## PROBLEM REQUIREMENTS
Print, word for word, the part of the Rachel Calof extract from "A Prairie Life" up to and including "they were living.".

Rachel Calof never intended for her memoir to be published and shared with an audience unknown to her. When she was about 60 years old, living in St. Paul, Minnesota, she wrote the story of her life in Yiddish so that her children and grandchildren would understand the experience of her immigration to America. Upon finishing the manuscript, she tucked it away in a drawer where it remained for many years. When her daughter came across the long-forgotten manuscript, she recognized that it might be a family treasure. Rachel's son and a friend translated the memoir and deposited it in the American Jewish Archives. Just a few years ago J. Sanford Rikoon discovered the text, edited it and brought it to Indiana University Press for publication in 1995, about sixty years after Rachel Calof first put her memories on paper. We are all the more fortunate for this serendipitous find in the Archives, for the memoir provides wonderful insight into an unknown facet of Jewish immigration.

Rachel Calof's Childhood

Calof's narrative begins with a stark account of her grim and oppressive childhood in Russia. After the death of her mother, she and her siblings were first subjected to mistreatment from an uncaring housekeeper and then from a stepmother; then her father deserted them. Her relatives were happy, when the opportunity arose, to send the dowryless eighteen-year-old to America as a mail-order bride for a young man, Abraham Calof, who had emigrated earlier. Rachel describes her meeting with her prospective husband in New York and their subsequent journey to join his family on their new homesteads in North Dakota.

A Prairie Life

It is the story of life on the prairie that makes Rachel's story so powerful and compelling. All of her experiences were governed by these extraordinary surroundings. She recounts her dismay when she first meets her future in-laws and sees the brutal and primitive condition in which they were living.

The remainder of Rachel Calof's story centered on the struggles of her family to tame the prairie and build a civilized life. Her account highlights her growing regard for her husband and her own strength in adapting to the difficult conditions in which she found herself. The early days were very difficult —no privacy, extreme hardship, minimum fuel and food to get through the winters. There were many pregnancies and quarrels with her mother-in-law, whose superstitions and costly errors she recounts in great detail. But slowly, Rachel and Abraham did conquer the wilderness. Abraham worked hard to create schools on the prairie and was eventually cited by two United States presidents for his contributions. On holidays the Calof's home became a center for Jewish families from all over the state. They raised seven children and were convinced that their optimism, hard work, and intelligence had resulted in a better life in America. Rachel never looked back nostalgically to her life in Russia. Her independence, her social mobility, and her modern ideas were nurtured in America as were her family and her Americanized, but still traditional, Jewishness.

## DATASET EXTRACT
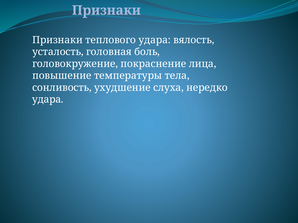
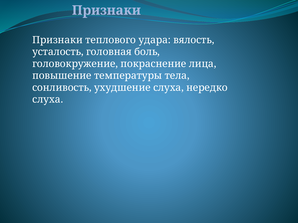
удара at (48, 100): удара -> слуха
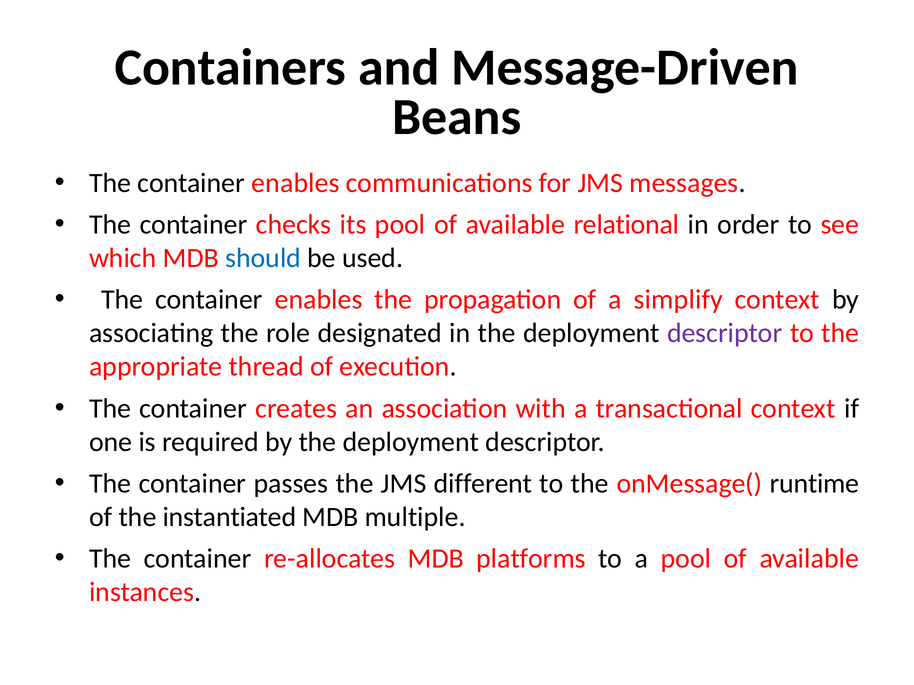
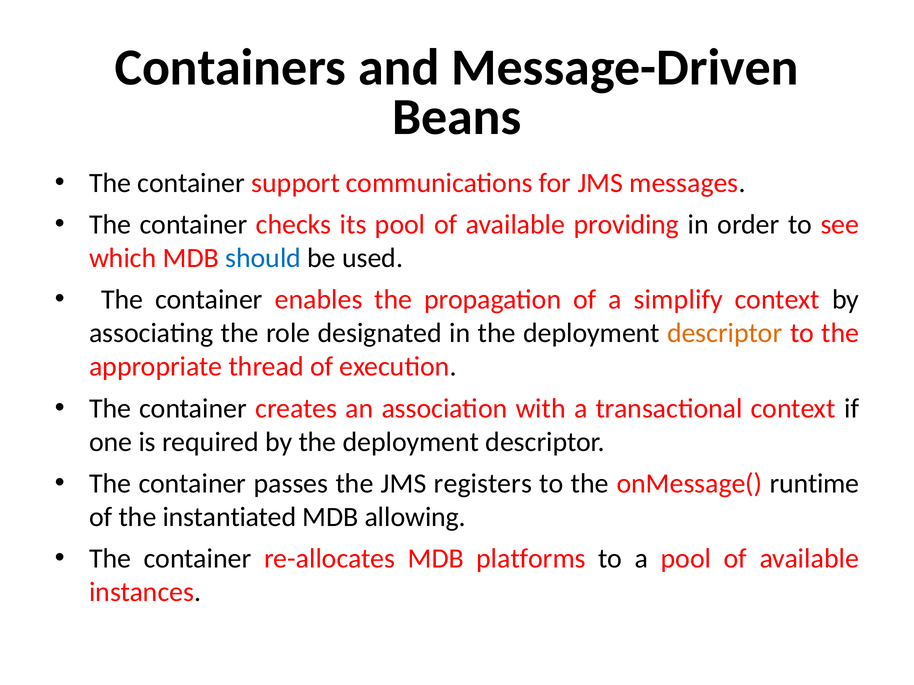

## FINAL ANSWER
A Prairie Life

It is the story of life on the prairie that makes Rachel's story so powerful and compelling. All of her experiences were governed by these extraordinary surroundings. She recounts her dismay when she first meets her future in-laws and sees the brutal and primitive condition in which they were living.